There’s a clear dissonance between the two portraits of a man.
One is of a confident man addressing a team that includes Virat Kohli, Andy Flower, Glenn Maxwell, and Faf du Plessis. The other is of an unfulfilled career in which he batted 169 times for India across all formats in roughly two decades.
So why does he command that respect?
It’s because Dinesh Karthik has kept trying for the last two decades. He kept trying to be a better batter. He became a better partner. He became a finisher when no one thought he could be one. He led Tamil Nadu to glory multiple times in SMAT. He became the spine of KKR and RCB in the IPL.
Karthik failed throughout his career. He always wanted to play for CSK. He would have loved to end it all at Chepauk. But his IPL career ended one game short of that becoming a possibility. His journey never had a fairy tale ending, just like he mentioned in the video after the Eliminator.
However, this one moment of loss can’t define his entire journey because DK is not about one moment or an end. That moment hasn’t given him supreme respect in star-studded dressing rooms like RCB or KKR.
It’s because DK is all about the journey, where he has kept reinventing himself, where he keeps coming back in avatars (what about his printed shirts, huh?) no one expects him to.
That’s why the same hands that don’t stop fidgeting while holding a bat are extremely stable while holding the mic - an entirely new profession that he started as he approached the beginning of the end of his career. The head that keeps bobbing as he’s getting ready in his stance looks straight into the eyes of the person he’s interviewing. His voice is measured. Thoughtful. Each word was pronounced clearly, with enough stress on his speech's emphatic parts.

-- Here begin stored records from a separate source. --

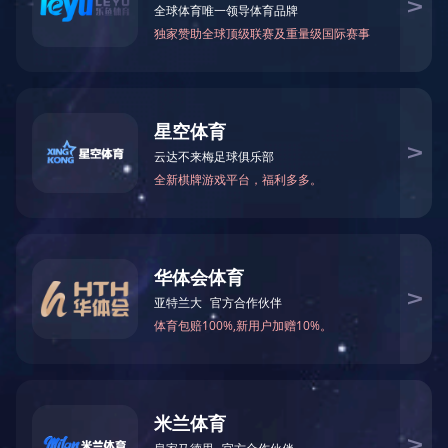
LED线形灯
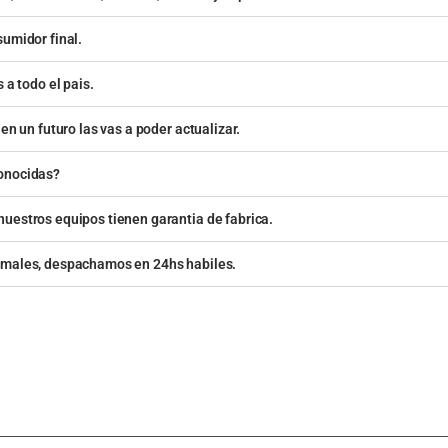
sumidor final.
 a todo el pais.
en un futuro las vas a poder actualizar.
conocidas?
uestros equipos tienen garantia de fabrica.
rmales, despachamos en 24hs habiles.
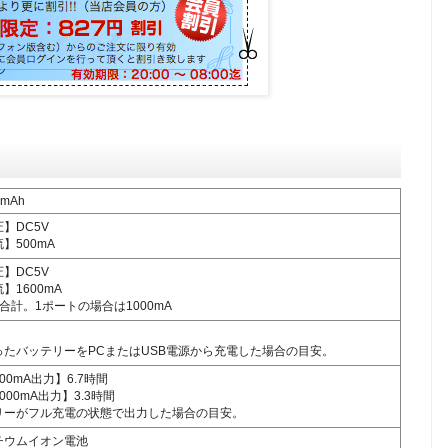
0mAh
】DC5V
】500mA
】DC5V
】1600mA
合計。1ポートの場合は1000mA
ったバッテリーをPCまたはUSB電源から充電した場合の目安。
500mA出力】6.7時間
1000mA出力】3.3時間
リーがフル充電の状態で出力した場合の目安。
チウムイオン電池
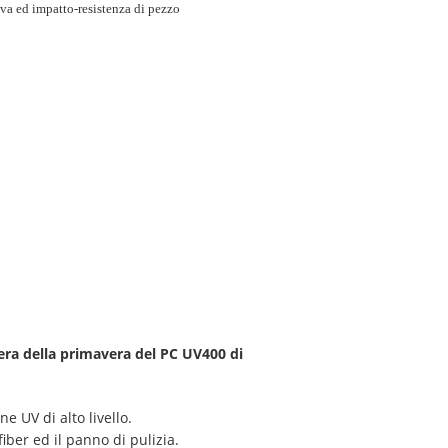
va ed impatto-resistenza di pezzo
iera della primavera del PC UV400 di
e UV di alto livello.
iber ed il panno di pulizia.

After all, isn’t this journey of change what defines a person? The zeal to keep getting better? The sheer determination to keep trying? To become a better version of oneself so that we can give ourselves the maximum opportunity to show the world what we are all about? Isn’t it more profound and more lasting than just winning?
Maybe that’s why DK is more relatable, you know?

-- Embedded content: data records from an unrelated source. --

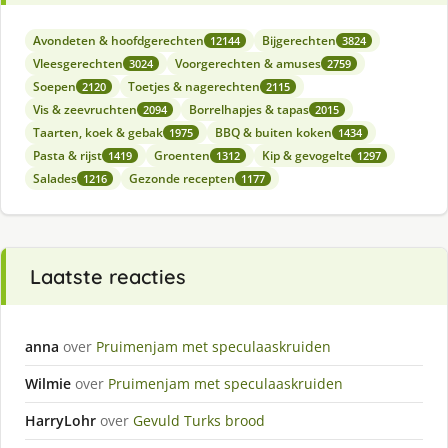
Avondeten & hoofdgerechten
Bijgerechten
12144
3824
Vleesgerechten
Voorgerechten & amuses
3024
2759
Soepen
Toetjes & nagerechten
2120
2115
Vis & zeevruchten
Borrelhapjes & tapas
2094
2015
Taarten, koek & gebak
BBQ & buiten koken
1975
1434
Pasta & rijst
Groenten
Kip & gevogelte
1419
1312
1297
Salades
Gezonde recepten
1216
1177
Laatste reacties
anna
over
Pruimenjam met speculaaskruiden
Wilmie
over
Pruimenjam met speculaaskruiden
HarryLohr
over
Gevuld Turks brood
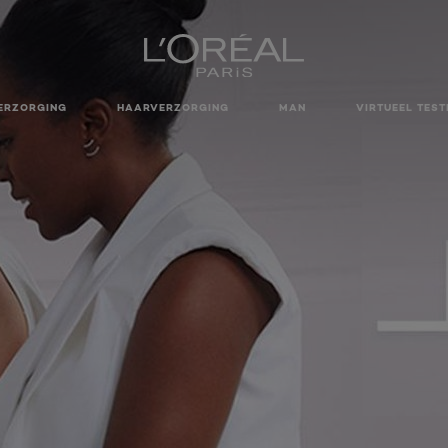
ERZORGING
HAARVERZORGING
MAN
VIRTUEEL TEST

Most of us are not like Mahendra Singh Dhoni. We are not born with that raw talent. We don’t always have luck or fortune of that sort. We are not at the right place at the right time. We don’t get popular moments that define our lives.
Most of us are like DK—trying to figure out what works best for us in this ever-changing world while controlling the controllables. DK is relatable because he’s all about the journey and not just the end.
As Kunwar Narayan, the famous Hindi poet, said in the poem 'Antim Unchai' (The Final Height).
"There’s no difference between winning everything and not losing until the very end."